At one time I was enamored of the cut worn by Cubby O’Brien, Mousketeer/drummer extraordinaire. His haircut had a deft upsweep to it in front that
was held in place by what appeared from the ads that Vic had hanging from the humongous mirror, to be a material called “Butch Wax.” If I couldn’t
be Cubby, maybe I could look like Cubby. Whether there was a conspiracy against such a “hood” looking cut between my dad and Vic, I don’t know,
but the one time I asked for him to make me look like the guy in the ad (certain that he didn’t know who Cubby was), he pronounced, “Your hair, she’
sa no-good for disa, you gotta da cowlicka.” Sure enough, right where the upsweep should have started on one side of my head, he pointed to the
cowlick, sticking up and spinning like a dust devil in Oklahoma, keeping anything uniform from happening on my head, Butch Wax or not.

The highlight of any haircut was the razor. Again with great fanfare, at the end of the game, Vic would go to the long marble counter under the mirror
and pull from one of the colored liquid jars a long single bladed straight razor, and place it on the counter. After swabbing my neck and around my
ears with deliciously warm shaving cream that came out of what looked like a custard dispenser and felt like warm whipped cream, he’d finish the cut
off like a tailor on a new suit. But first the blade was ceremoniously stropped a couple of times on a large leather belt that hung off the chair, first one
side of the belt, then the other, making a sweet whining sound, until you could practically smell the melted metal of the blade edge. He went after the
back of my head real quick, and then with a motion that was unbelievably deft considering he was generally holding a cigarette in the hand with the
razor, cut a no-man’s land of skin around each ear that we generally referred to as “white walls”. I considered then as now that Vic, if he was famous
for anything, was famous for his whitewalls. The last act of any cut was the reversal of the placement of the sheet, which involved a fling in the air,
toreador-like, so that none of the hair on the sheet found its way onto me, the chair, or him and the removal of the crepe paper, with simultaneous re-
brushing of the neck with the good smelling powder, as if there were ten hands at work. The grand finale was a flourish of his hands on a bottle of
one of the colored liquids, and a quick swab on my neck, which, if there was any derma missing as a result of the razor, would sting like a wasp.  Out
of the chair and out the door, every new haircut felt like I was sticking my head out the car window at 50 mile and hour.
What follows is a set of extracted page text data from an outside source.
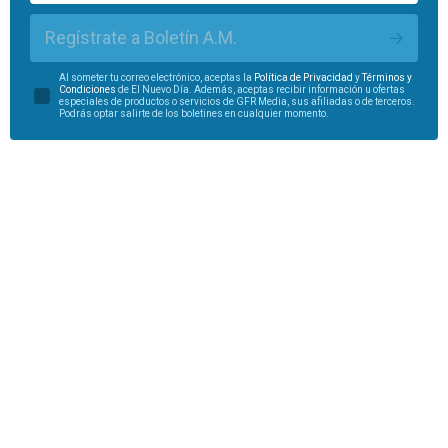
Regístrate a Boletín A.M.
Al someter tu correo electrónico, aceptas la
Política de Privacidad
y
Términos y
Condiciones
de El Nuevo Día. Además, aceptas recibir información u ofertas
especiales de productos o servicios de GFR Media, sus afiliadas o de terceros.
Podrás optar salirte de los boletines en cualquier momento.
An unfortunate part of growing older, and especially in the late 1960’s, was that I stylistically grew into an era in which my need for self expression
included lots of hair, and not a lot of haircut. By the time I’d finally come back around and realized that hair was not necessarily an expression of
what was going on in anyone’s head, old Vic was in has waning years, and I had moved away from the place that I still think of as home. The “other
guy” was gone. The last time I had him cut my hair, he was nearly blind, and at some point in that last cut I felt his full weight come to rest upon on
my shoulder. A glance in the mirror confirmed that he’d fallen asleep, standing, with the scissors in his hands.